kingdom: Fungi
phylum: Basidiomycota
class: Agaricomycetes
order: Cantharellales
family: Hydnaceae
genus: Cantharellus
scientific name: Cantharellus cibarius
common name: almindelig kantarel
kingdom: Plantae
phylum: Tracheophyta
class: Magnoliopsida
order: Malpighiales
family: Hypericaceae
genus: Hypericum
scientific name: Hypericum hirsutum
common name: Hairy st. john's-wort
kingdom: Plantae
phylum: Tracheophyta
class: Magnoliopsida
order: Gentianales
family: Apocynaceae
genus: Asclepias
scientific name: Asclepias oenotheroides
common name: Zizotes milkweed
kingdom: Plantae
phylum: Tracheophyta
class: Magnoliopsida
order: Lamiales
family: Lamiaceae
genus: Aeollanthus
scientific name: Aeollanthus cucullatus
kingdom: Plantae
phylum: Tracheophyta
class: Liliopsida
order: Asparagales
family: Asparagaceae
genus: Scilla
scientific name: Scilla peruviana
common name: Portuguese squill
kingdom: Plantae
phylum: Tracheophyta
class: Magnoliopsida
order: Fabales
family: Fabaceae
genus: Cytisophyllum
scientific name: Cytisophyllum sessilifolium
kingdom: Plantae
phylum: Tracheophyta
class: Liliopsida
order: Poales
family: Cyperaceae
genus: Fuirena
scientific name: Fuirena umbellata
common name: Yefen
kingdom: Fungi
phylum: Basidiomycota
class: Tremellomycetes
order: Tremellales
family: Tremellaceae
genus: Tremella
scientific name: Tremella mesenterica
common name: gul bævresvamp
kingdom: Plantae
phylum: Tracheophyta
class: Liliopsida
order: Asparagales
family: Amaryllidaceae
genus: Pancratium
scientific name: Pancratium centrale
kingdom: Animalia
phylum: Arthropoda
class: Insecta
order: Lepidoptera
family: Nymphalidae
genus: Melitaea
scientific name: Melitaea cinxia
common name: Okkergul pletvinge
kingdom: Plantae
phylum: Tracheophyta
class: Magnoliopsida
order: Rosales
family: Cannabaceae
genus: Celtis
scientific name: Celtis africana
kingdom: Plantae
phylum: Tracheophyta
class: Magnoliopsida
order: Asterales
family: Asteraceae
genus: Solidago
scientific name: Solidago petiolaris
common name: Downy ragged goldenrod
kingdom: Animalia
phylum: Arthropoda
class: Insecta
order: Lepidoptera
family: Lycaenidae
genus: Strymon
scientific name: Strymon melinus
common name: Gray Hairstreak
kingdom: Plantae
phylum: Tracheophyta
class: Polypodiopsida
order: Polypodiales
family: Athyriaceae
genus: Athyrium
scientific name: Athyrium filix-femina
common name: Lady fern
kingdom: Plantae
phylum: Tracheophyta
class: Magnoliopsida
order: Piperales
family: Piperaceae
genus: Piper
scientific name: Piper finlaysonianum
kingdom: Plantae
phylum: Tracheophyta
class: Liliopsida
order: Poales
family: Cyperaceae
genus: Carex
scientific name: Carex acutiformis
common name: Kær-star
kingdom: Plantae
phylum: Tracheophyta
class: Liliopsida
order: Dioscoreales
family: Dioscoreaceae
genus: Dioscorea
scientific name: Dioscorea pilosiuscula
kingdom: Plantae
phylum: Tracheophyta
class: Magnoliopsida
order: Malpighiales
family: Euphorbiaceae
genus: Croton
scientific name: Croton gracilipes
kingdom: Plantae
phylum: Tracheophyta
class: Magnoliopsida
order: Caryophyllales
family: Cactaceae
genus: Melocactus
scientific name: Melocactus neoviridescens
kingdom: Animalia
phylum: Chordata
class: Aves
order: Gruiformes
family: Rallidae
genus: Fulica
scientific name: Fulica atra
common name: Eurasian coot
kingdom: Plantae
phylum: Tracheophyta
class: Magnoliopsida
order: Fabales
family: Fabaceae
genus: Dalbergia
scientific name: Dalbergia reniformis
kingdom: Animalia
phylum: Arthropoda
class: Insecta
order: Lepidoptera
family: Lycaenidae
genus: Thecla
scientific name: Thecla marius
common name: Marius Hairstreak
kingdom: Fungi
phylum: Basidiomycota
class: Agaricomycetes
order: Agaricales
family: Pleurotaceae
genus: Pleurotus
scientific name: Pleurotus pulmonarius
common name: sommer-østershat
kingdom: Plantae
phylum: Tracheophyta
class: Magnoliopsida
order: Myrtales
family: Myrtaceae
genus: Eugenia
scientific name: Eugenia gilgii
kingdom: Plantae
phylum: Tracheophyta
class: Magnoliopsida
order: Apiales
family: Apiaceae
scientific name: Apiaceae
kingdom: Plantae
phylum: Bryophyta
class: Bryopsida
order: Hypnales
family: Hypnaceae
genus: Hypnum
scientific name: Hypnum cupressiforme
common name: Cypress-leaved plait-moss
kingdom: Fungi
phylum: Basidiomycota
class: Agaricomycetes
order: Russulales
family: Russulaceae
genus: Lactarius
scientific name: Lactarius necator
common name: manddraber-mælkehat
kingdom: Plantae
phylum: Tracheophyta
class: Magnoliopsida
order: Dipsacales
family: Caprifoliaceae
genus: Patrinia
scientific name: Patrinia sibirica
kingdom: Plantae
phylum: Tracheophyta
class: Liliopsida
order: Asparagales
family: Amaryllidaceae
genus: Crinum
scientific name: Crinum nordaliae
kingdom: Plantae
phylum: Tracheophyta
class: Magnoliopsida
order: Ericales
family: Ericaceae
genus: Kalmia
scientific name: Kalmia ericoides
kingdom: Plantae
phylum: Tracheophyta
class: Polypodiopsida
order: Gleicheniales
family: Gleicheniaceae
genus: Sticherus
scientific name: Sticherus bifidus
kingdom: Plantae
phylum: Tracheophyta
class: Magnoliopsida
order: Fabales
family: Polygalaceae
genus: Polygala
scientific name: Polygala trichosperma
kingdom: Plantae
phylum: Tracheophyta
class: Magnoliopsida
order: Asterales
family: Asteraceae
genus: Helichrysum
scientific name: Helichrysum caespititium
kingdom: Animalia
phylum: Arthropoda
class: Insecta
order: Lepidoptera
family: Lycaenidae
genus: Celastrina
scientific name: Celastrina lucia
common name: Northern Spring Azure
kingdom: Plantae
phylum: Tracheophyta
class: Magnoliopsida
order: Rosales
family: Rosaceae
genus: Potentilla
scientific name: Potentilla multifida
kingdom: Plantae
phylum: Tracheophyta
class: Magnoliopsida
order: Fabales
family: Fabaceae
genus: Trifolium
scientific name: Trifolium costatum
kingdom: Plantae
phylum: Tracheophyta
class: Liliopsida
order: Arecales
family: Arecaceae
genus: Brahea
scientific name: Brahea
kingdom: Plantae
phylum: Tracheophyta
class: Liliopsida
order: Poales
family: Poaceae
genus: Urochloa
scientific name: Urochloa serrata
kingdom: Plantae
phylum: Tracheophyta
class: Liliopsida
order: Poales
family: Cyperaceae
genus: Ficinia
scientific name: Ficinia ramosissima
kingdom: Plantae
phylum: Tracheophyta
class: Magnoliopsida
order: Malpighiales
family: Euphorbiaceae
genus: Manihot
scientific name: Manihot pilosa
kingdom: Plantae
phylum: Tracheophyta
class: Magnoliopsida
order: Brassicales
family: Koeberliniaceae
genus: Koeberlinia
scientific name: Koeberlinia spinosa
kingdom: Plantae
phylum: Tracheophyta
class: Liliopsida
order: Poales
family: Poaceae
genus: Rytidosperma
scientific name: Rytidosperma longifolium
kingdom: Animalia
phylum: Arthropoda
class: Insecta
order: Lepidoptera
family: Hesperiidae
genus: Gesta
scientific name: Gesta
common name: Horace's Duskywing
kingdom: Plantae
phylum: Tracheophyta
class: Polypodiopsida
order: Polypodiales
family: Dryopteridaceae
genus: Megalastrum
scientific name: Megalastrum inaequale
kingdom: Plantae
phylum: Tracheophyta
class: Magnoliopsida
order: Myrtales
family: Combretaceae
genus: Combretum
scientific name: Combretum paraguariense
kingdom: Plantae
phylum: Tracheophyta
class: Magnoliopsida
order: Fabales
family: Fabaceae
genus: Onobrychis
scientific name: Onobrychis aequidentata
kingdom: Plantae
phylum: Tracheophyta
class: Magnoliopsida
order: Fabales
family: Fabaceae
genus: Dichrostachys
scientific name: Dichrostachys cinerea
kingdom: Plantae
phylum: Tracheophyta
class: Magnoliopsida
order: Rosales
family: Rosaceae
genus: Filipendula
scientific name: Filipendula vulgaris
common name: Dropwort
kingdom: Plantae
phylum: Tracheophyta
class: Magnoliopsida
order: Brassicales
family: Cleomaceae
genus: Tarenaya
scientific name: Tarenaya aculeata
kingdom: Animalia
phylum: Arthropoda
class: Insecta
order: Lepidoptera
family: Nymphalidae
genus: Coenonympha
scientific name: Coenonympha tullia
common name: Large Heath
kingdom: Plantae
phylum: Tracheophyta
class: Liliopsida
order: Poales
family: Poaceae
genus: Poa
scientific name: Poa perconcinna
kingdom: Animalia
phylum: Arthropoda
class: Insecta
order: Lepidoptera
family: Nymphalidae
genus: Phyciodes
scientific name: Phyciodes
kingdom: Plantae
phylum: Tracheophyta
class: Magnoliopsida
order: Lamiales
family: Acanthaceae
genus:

····················

# Stated task:
Copy out the stretch from the line containing "family: Myrtaceae" through the line containing "genus: Polygala", swapping "scientific name" for "binomial" and leaving everything else unchanged.

# Full output:
family: Myrtaceae
genus: Eugenia
binomial: Eugenia gilgii
kingdom: Plantae
phylum: Tracheophyta
class: Magnoliopsida
order: Apiales
family: Apiaceae
binomial: Apiaceae
kingdom: Plantae
phylum: Bryophyta
class: Bryopsida
order: Hypnales
family: Hypnaceae
genus: Hypnum
binomial: Hypnum cupressiforme
common name: Cypress-leaved plait-moss
kingdom: Fungi
phylum: Basidiomycota
class: Agaricomycetes
order: Russulales
family: Russulaceae
genus: Lactarius
binomial: Lactarius necator
common name: manddraber-mælkehat
kingdom: Plantae
phylum: Tracheophyta
class: Magnoliopsida
order: Dipsacales
family: Caprifoliaceae
genus: Patrinia
binomial: Patrinia sibirica
kingdom: Plantae
phylum: Tracheophyta
class: Liliopsida
order: Asparagales
family: Amaryllidaceae
genus: Crinum
binomial: Crinum nordaliae
kingdom: Plantae
phylum: Tracheophyta
class: Magnoliopsida
order: Ericales
family: Ericaceae
genus: Kalmia
binomial: Kalmia ericoides
kingdom: Plantae
phylum: Tracheophyta
class: Polypodiopsida
order: Gleicheniales
family: Gleicheniaceae
genus: Sticherus
binomial: Sticherus bifidus
kingdom: Plantae
phylum: Tracheophyta
class: Magnoliopsida
order: Fabales
family: Polygalaceae
genus: Polygala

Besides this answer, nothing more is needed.